In 1955 Michael Goldberg showed that spirals might be devised with any even number of arms, and in 2000 Daniel Stock and Brian Wichmann did the same for odd numbers, so it’s now possible to devise a shape that will tile the plane in a spiral with any specified number of arms.

(Daniel L. Stock and Brian A. Wichmann, “Odd Spiral Tilings,” Mathematics Magazine 73:5 [December 2000], 339-346.)

Do It Yourself

In the 19th century scientists were increasingly interested in comparing personality with brain anatomy, but they faced a problem: Lower-class brains could be acquired fairly easily from hospital morgues, but people with exceptional brains had the means to protect them from the dissecting knife after death.

The solution was the Society of Mutual Autopsy (Société d’autopsie mutuelle), founded in 1876 “for the purpose of furnishing to the investigations of medicists brains superior to those of the common people.” Anatomists bequeathed their brains to each other, and the results of each investigation were read out to the other members of the club. (An early forerunner was Georges Cuvier, whose brain was found to weigh 1830 grams and displayed a “truly prodigious number of convolutions.”)

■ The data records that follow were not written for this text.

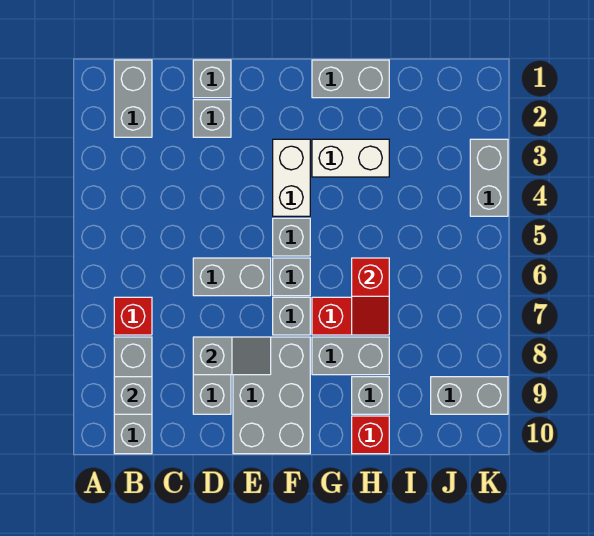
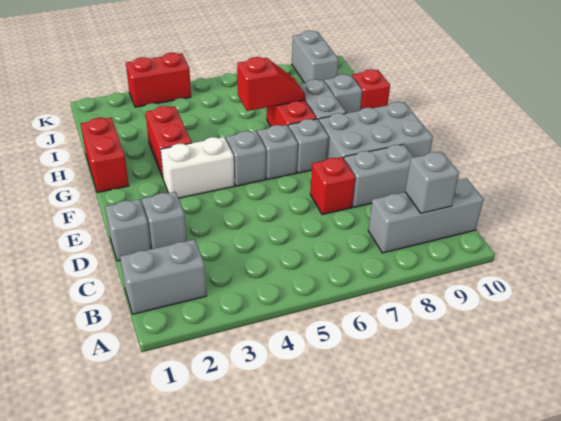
red brick B7 level 1 -> red brick D7 level 1
grey brick D6:E6 level 1 -> none
grey slope D8:E8 level 2 top D -> none
grey brick G1:H1 level 1 -> red brick G1:H1 level 1
white brick G3:H3 level 1 -> red brick G3:H3 level 1
grey brick K3:K4 level 1 -> red brick K3:K4 level 1

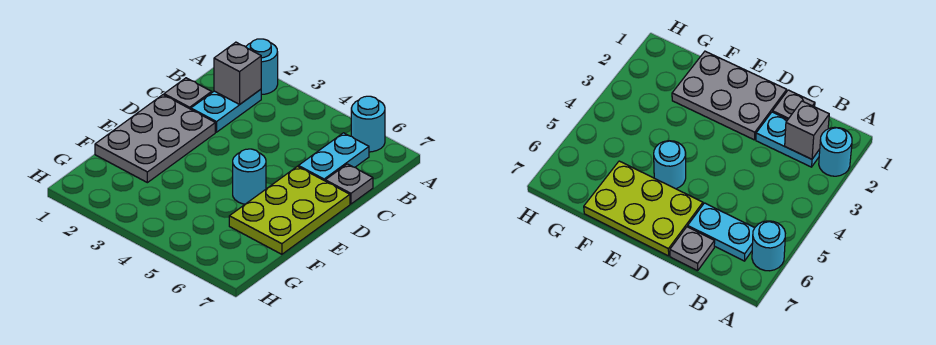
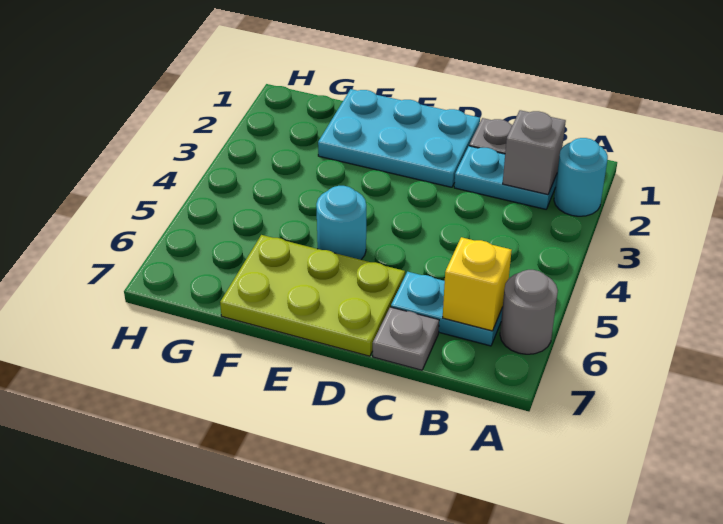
cyan round brick A6 level 1 -> grey round brick A6 level 1
none -> yellow brick B6 level 2
grey plate D1:F2 level 1 -> cyan plate D1:F2 level 1

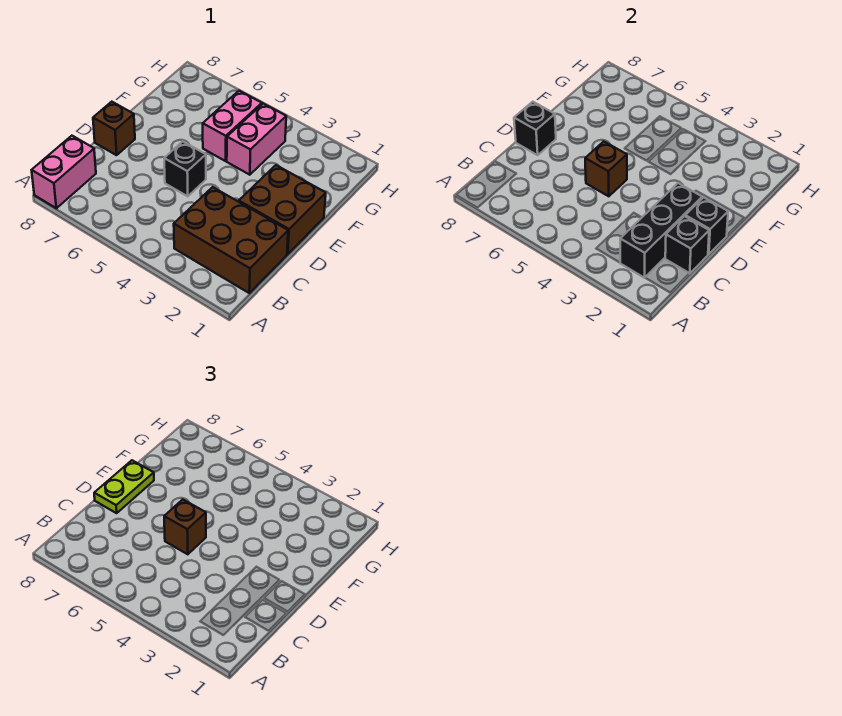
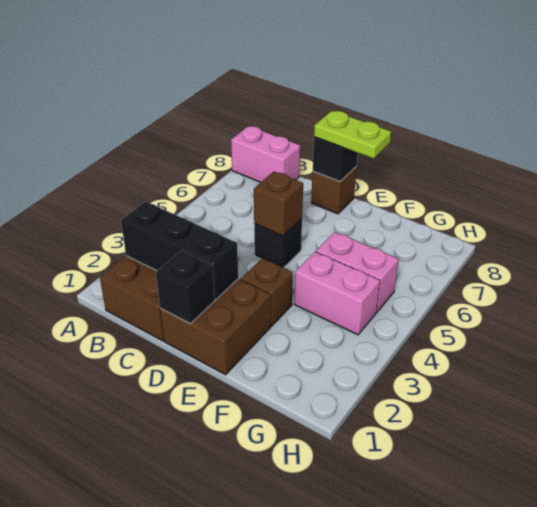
black brick C1 level 2 -> none
brown brick D5 level 3 -> brown brick E3 level 1

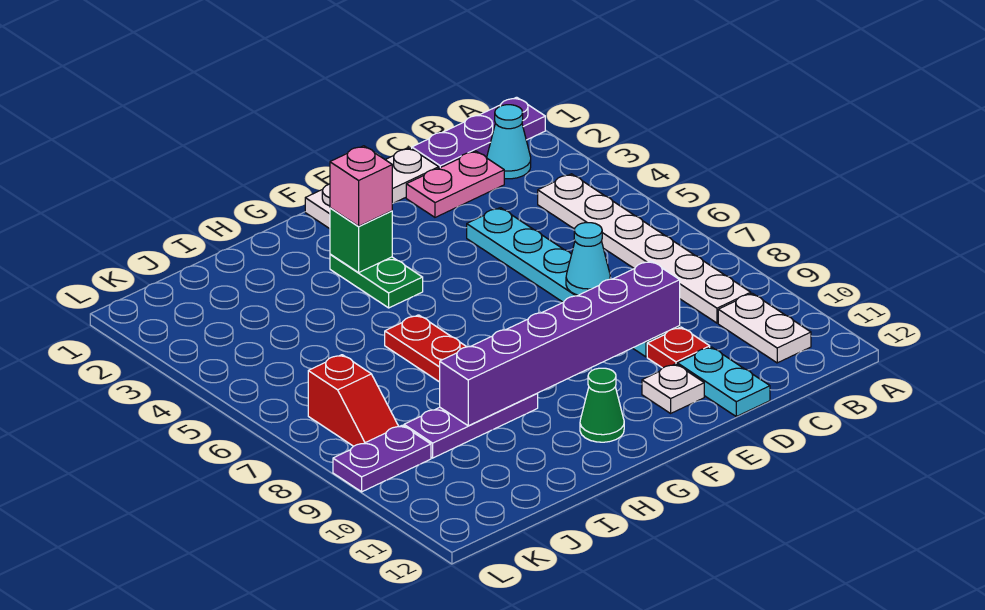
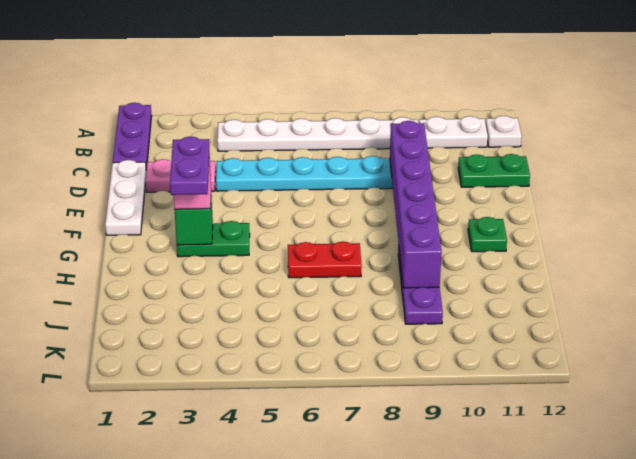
cyan cone B2 level 1 -> none
pink plate C2:D2 level 1 -> pink plate D2:D3 level 1
cyan cone D7 level 2 -> none
red plate D10 level 1 -> none
cyan plate D11:D12 level 1 -> green plate D11:D12 level 1
white plate E11 level 1 -> white plate B12 level 1
green cone G11 level 1 -> green plate G11 level 1
red slope K7:K8 level 1 top 7 -> none
purple plate K9:L9 level 1 -> purple plate G3:H3 level 4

Similar “brain clubs” sprang up in Munich, Paris, Stockholm, Philadelphia, Moscow, and Berlin before the practice began to die out around World War I. Until then, writes anthropologist Frances Larson in Severed, her 2014 history of severed heads, “Members could die happy in the knowledge that their own brain would become central to the utopian scientific project they had pursued so fervently in life.”

Early Delivery

In the 1940s British psychologist Robert H. Thouless set out to test the existence of life after death by publishing an enciphered message and then communicating the key to some living person after his own death. He published the following in the Proceedings of the Society for Psychical Research:


He wrote that “it uses one of the well-known methods of encipherment with a key-word which I hope to be able to remember in the after life. I have not communicated and shall not communicate this key-word to any other person while I am still in this world, and I destroyed all papers used in enciphering as soon as I had finished.” He hoped that his message would be unsolvable without supernatural aid because the message was relatively short and the cipher wasn’t simple. To prevent an erroneous decipherment, he revealed that his passage was “an extract from one of Shakespeare’s plays.” And he left the solution in a sealed envelope with the Society for Psychical Research, to be opened if this finally proved necessary.

He needn’t have worried — an unidentified “cipher expert” took up the cipher as a challenge and solved it in two weeks, long before Thouless’ death. It was the last two lines of this quotation from Macbeth:

Sleep that knits up the ravelled sleave of care
The death of each day’s life, sore labour’s bath
Balm of hurt minds, great nature’s second course,
Chief nourisher in life’s feast.

(It’s a Playfair cipher — a full solution is given in Craig Bauer’s excellent Unsolved!, 2017.)

Interestingly, Thouless published two other encrypted ciphers before his death in 1984, and only one has been solved. If you can communicate with the dead perhaps you can still solve it — it’s given on Klaus Schmeh’s blog.